§ Text under study
Entity Data

This page is the property reference for EntityData. For an overview of how entity.data fits into the broader data access story, see Entity.

All properties are PyTorch tensors backed by MuJoCo Warp’s GPU buffers with no copy overhead. The first dimension is always num_envs, the number of parallel simulation worlds.

Warning

Read properties reflect the state after sim.forward() is called. If you write simulation state and then read a derived property in the same event term, call sim.forward() between the write and the read. The environment step sequence already does this; the warning applies only when writing custom event terms that mix reads and writes. See the FAQ for a detailed explanation.

Reference: root state

Root properties describe the position, orientation, and velocity of the entity’s root body. Properties ending in _w are expressed in the world frame. Properties ending in _b are expressed in the entity’s base frame. See Frame conventions for details.

Each entity has two root reference points: the link origin (the body frame origin defined in the MJCF) and the center of mass (COM). Which one is relevant depends on the task.

MuJoCo’s mixed-frame qvel

For floating-base entities, the free joint stores 6 DOFs in qvel. MuJoCo expresses the linear components in the world frame but the angular components in the local body frame. EntityData avoids this pitfall: all _w velocity properties are computed from cvel (see How velocity properties are computed from cvel below) and are fully world-frame. If you read env.sim.data.qvel directly, be aware of the mixed convention.

Root link properties

Property	Shape	Frame	Description
root_link_pose_w	[num_envs, 7]	world	Root link position (3) and quaternion (4) concatenated
root_link_pos_w	[num_envs, 3]	world	Root link position
root_link_quat_w	[num_envs, 4]	world	Root link orientation as quaternion (w, x, y, z)
root_link_vel_w	[num_envs, 6]	world	Root link linear (3) and angular (3) velocity concatenated
root_link_lin_vel_w	[num_envs, 3]	world	Root link linear velocity
root_link_ang_vel_w	[num_envs, 3]	world	Root link angular velocity
root_link_lin_vel_b	[num_envs, 3]	body	Root link linear velocity in base frame
root_link_ang_vel_b	[num_envs, 3]	body	Root link angular velocity in base frame

Root COM properties

Property	Shape	Frame	Description
root_com_pose_w	[num_envs, 7]	world	Root COM position (3) and quaternion (4) concatenated
root_com_pos_w	[num_envs, 3]	world	Root COM position
root_com_quat_w	[num_envs, 4]	world	Root COM orientation as quaternion (w, x, y, z)

§ Task to carry out
Answer these questions about the entity data page:
1. What is the first dimension of every property?
2. In the free joint's qvel, which frame holds the angular components?
3. What is the shape of root_com_pose_w?

(Skeletal landmark data)
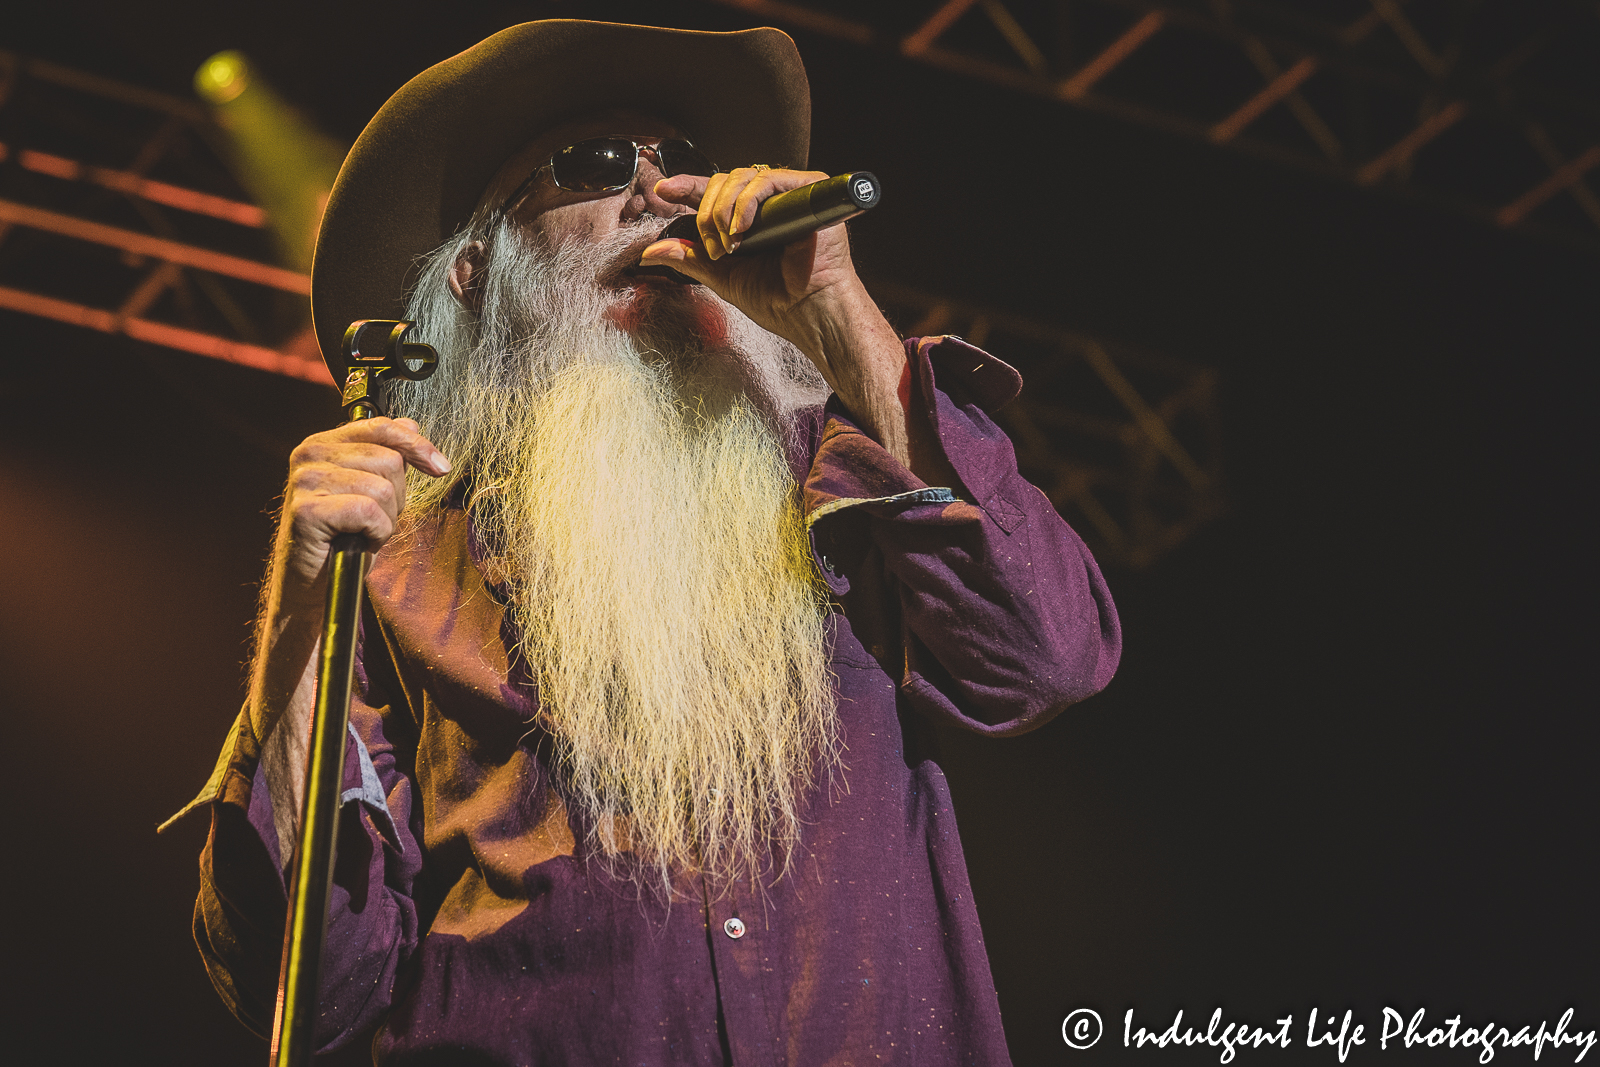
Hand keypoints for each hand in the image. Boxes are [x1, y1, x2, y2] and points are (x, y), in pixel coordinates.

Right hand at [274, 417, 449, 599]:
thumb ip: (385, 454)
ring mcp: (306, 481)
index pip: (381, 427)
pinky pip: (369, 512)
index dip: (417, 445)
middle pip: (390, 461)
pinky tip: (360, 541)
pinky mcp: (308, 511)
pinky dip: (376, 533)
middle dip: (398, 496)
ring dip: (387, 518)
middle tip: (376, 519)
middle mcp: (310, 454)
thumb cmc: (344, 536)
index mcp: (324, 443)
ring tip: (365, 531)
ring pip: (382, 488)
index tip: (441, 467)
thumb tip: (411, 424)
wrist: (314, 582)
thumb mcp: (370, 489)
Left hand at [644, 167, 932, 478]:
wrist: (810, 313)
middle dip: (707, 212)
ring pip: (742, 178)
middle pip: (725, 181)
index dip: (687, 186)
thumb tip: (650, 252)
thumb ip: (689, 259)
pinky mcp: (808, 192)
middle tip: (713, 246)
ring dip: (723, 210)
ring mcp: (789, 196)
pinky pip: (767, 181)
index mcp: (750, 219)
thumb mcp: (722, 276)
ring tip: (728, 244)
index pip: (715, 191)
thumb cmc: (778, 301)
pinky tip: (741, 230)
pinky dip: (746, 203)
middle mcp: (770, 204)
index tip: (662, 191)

§ Your response
1. num_envs, the number of parallel simulation worlds.
2. The local body frame.
3. [num_envs, 7]